* [Work task] In the text on teaching children to cook, what can a toddler who wants to help with dinner be shown how to do?

Updated on October 28, 2015

Children are naturally curious about everything around them. At some point, they will show an interest in helping in the kitchen. There are several common questions that get asked about children and the kitchen. At what age should they be allowed to do what? Should you start teaching them at a particular age? Should i let them experiment and try things out for themselves, or should I only let them use recipes? What if my child is not interested in cooking?

All of this brings us back to the basic question of, "How do you teach your child(ren) to cook?"

When Do I Start Teaching Them To Cook?

What age is the right age to have your child start to help you in the kitchen? This would firstly and most importantly depend upon the child. When they start to show an interest in what is going on in the kitchen is the best time to start teaching them how to do things. 

What you should teach them first would depend on their age and/or abilities. For instance, a toddler who wants to help with dinner can be shown how to rinse the fruits and vegetables for the meal. A grade school child can easily be taught to butter the toast, or make a sandwich. And a teenager has the capabilities to learn how to plan a meal and cook it on their own.

But That Knife is SHARP!

Okay, that is great, but when do I start teaching them to cut up the fruit and vegetables?

* [Extracted information]
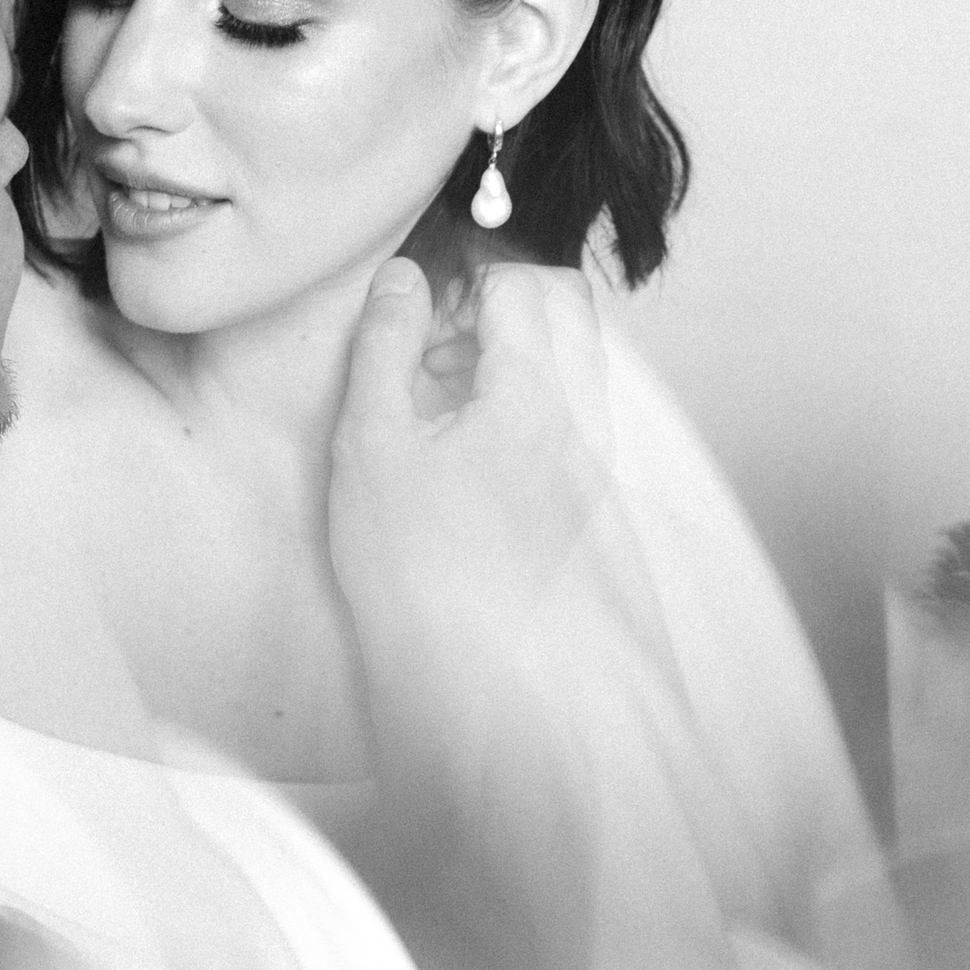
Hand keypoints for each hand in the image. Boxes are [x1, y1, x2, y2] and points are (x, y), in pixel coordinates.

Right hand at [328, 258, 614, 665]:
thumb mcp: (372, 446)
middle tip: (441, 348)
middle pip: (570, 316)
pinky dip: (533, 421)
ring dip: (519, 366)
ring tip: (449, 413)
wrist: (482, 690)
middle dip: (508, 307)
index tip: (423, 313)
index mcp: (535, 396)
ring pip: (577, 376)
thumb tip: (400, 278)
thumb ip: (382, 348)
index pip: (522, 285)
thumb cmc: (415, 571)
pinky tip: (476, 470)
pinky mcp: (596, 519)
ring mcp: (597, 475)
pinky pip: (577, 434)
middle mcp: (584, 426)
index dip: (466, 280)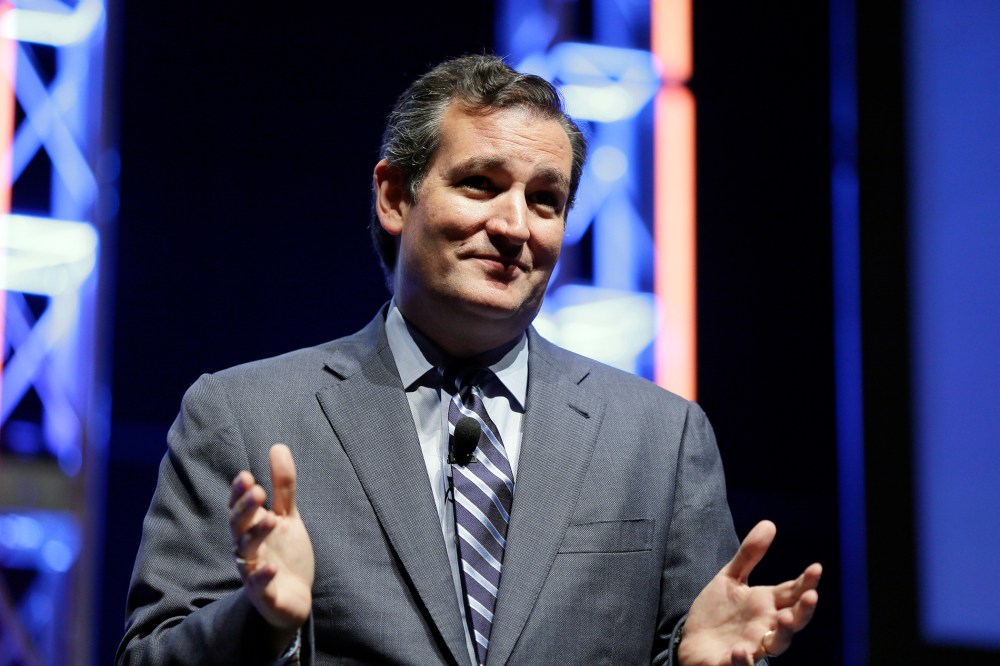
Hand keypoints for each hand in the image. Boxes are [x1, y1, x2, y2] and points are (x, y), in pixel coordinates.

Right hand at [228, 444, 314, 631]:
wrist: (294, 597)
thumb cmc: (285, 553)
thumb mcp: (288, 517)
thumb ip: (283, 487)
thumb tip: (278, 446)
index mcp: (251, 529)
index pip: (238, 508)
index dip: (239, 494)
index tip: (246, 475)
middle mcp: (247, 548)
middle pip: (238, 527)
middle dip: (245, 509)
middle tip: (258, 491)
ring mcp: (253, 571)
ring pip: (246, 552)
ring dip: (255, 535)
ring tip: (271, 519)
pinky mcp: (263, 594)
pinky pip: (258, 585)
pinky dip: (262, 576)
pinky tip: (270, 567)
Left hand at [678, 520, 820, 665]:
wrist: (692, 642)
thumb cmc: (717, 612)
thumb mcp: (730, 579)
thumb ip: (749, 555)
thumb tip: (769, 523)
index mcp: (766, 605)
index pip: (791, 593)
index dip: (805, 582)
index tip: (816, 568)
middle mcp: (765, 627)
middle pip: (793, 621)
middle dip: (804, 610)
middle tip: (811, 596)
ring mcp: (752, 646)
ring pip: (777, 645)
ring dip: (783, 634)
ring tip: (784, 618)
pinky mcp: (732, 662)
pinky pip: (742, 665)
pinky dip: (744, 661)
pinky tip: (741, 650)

* [Response to the task] Rinse the fruits and vegetables for the meal.